● **Activity**
Go through the lines below, tally those that include the word "element", and give only the tally.

- - -

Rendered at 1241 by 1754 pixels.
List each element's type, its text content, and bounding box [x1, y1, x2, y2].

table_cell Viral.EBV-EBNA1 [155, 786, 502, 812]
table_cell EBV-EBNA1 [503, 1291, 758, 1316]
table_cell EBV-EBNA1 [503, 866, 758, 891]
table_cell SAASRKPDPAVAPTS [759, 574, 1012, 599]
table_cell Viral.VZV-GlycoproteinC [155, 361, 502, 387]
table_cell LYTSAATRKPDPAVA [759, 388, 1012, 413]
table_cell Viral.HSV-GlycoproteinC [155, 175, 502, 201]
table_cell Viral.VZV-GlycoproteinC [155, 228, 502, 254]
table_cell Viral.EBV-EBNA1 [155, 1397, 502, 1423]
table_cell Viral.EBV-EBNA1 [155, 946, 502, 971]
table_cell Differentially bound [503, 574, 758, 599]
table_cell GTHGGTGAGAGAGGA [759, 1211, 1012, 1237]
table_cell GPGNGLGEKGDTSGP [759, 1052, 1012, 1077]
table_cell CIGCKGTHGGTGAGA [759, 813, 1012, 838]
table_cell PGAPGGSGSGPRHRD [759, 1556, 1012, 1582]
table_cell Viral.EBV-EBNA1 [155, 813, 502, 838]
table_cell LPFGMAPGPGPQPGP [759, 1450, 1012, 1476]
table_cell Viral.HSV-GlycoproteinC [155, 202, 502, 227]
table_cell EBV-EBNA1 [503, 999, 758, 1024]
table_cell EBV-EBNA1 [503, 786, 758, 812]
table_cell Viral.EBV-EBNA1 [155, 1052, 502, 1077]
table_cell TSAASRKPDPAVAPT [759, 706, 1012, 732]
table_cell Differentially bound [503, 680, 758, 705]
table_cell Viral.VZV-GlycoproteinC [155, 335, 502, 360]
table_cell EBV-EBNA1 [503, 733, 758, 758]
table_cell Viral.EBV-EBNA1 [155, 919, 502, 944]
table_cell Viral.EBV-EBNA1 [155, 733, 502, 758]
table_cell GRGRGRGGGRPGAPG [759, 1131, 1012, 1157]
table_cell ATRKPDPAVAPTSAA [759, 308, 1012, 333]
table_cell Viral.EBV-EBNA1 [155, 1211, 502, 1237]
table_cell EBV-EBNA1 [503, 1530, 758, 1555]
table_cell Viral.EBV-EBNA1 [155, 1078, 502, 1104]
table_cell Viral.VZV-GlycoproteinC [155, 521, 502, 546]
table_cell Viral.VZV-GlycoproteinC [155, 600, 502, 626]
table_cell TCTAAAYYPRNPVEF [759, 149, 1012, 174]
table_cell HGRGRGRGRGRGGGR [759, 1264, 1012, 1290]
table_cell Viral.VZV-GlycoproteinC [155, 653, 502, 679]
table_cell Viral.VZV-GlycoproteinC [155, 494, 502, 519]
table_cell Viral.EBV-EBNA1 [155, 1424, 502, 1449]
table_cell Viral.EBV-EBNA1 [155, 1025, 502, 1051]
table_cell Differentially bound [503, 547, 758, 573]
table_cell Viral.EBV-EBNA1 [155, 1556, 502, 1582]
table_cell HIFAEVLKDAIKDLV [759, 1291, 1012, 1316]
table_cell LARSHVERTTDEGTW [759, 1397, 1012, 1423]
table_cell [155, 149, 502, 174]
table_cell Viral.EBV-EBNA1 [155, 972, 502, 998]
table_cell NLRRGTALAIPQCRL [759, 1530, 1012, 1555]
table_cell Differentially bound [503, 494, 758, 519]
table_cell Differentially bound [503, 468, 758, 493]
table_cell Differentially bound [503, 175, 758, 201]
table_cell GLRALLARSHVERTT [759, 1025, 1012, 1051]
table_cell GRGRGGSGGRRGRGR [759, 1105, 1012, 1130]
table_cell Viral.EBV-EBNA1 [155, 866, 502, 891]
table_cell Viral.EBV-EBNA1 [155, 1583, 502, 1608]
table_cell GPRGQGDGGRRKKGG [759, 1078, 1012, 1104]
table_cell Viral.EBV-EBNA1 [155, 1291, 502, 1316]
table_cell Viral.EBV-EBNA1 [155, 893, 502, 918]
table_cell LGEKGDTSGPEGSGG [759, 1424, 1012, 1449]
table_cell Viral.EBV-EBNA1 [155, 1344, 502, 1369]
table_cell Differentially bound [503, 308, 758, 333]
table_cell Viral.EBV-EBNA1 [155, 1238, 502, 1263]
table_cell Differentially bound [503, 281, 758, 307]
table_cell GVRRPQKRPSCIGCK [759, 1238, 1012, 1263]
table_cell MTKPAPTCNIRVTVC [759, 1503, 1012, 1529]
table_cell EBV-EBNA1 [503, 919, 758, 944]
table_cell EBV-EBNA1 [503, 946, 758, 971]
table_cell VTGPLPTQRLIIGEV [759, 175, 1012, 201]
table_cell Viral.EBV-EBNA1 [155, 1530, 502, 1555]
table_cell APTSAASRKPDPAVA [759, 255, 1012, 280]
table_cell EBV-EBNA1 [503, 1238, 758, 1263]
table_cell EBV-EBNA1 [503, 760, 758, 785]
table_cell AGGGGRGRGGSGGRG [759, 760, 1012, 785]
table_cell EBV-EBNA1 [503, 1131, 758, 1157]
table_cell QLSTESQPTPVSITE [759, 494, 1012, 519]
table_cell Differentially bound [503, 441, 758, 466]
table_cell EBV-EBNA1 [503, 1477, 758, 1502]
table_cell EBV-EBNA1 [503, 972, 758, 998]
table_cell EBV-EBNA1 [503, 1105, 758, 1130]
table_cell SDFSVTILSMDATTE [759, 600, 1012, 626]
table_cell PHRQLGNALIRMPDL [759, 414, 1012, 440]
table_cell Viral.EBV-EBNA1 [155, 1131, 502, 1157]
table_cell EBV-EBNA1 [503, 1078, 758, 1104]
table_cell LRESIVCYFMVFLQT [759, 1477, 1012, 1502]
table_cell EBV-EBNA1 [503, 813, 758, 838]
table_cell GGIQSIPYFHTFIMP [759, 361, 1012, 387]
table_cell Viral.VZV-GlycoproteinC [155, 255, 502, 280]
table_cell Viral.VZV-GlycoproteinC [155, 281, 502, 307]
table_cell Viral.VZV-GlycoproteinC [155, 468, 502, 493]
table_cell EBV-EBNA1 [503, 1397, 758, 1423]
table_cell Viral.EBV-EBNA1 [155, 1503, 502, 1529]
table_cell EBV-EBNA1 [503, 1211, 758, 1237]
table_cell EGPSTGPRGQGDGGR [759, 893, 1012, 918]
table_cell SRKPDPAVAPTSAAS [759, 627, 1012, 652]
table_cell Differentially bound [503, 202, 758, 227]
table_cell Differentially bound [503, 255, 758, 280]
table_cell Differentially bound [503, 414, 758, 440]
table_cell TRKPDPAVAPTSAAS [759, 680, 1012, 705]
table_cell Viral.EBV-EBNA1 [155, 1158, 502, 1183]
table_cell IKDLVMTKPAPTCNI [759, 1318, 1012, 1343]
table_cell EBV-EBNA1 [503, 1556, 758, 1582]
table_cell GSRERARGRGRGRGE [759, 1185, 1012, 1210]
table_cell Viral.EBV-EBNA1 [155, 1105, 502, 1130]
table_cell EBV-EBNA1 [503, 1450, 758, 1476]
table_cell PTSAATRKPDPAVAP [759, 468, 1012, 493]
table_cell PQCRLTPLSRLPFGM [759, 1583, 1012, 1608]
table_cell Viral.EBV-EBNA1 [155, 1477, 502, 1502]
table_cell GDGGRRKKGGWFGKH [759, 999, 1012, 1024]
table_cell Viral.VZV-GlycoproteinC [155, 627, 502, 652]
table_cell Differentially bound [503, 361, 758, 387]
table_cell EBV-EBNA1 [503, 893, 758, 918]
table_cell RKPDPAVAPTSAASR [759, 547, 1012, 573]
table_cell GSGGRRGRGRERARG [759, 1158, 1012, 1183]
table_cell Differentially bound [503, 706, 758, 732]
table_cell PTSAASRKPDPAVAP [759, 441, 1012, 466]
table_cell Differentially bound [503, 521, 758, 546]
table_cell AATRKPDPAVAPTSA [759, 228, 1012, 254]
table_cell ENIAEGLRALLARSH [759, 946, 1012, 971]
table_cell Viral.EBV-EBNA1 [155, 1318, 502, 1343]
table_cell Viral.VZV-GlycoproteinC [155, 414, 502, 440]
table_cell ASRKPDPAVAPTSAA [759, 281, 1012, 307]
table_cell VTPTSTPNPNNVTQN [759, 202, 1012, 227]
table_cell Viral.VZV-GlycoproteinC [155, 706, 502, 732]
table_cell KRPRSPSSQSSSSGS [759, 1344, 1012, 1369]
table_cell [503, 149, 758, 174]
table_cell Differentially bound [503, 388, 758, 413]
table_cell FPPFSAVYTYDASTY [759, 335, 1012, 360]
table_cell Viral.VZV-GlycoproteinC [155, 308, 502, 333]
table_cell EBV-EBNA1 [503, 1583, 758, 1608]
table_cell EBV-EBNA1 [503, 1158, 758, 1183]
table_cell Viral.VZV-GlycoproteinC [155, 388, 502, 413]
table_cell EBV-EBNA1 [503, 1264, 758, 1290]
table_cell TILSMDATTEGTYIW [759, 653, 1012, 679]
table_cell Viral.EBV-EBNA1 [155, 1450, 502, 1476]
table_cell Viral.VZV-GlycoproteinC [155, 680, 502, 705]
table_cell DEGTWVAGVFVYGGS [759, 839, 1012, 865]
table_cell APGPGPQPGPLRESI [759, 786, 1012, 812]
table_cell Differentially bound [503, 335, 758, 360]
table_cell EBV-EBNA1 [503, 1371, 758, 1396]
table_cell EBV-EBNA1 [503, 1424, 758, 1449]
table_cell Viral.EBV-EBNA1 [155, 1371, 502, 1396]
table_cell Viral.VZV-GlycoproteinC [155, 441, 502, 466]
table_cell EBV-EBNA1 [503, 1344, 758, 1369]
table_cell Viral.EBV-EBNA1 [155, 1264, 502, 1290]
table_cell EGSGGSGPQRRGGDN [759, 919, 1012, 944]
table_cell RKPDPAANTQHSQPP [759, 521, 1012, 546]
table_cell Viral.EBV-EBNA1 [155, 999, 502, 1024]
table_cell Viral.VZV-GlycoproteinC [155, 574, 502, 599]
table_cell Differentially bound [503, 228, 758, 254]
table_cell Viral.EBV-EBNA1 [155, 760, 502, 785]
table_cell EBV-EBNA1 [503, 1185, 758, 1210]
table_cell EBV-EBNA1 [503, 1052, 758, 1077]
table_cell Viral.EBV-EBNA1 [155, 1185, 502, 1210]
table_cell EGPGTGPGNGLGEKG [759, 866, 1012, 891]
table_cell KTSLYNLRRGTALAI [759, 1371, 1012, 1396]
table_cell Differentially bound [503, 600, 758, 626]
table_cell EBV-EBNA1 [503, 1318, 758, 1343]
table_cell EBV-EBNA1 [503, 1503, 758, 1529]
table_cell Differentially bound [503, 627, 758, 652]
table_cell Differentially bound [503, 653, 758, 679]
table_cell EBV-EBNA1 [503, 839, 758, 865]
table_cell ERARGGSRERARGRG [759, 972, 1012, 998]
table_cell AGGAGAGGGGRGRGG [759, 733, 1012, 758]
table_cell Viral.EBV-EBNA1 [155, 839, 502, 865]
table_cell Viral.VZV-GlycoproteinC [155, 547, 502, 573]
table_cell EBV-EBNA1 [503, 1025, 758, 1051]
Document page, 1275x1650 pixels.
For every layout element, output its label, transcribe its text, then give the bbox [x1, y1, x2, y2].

- - -

● **The answer**
2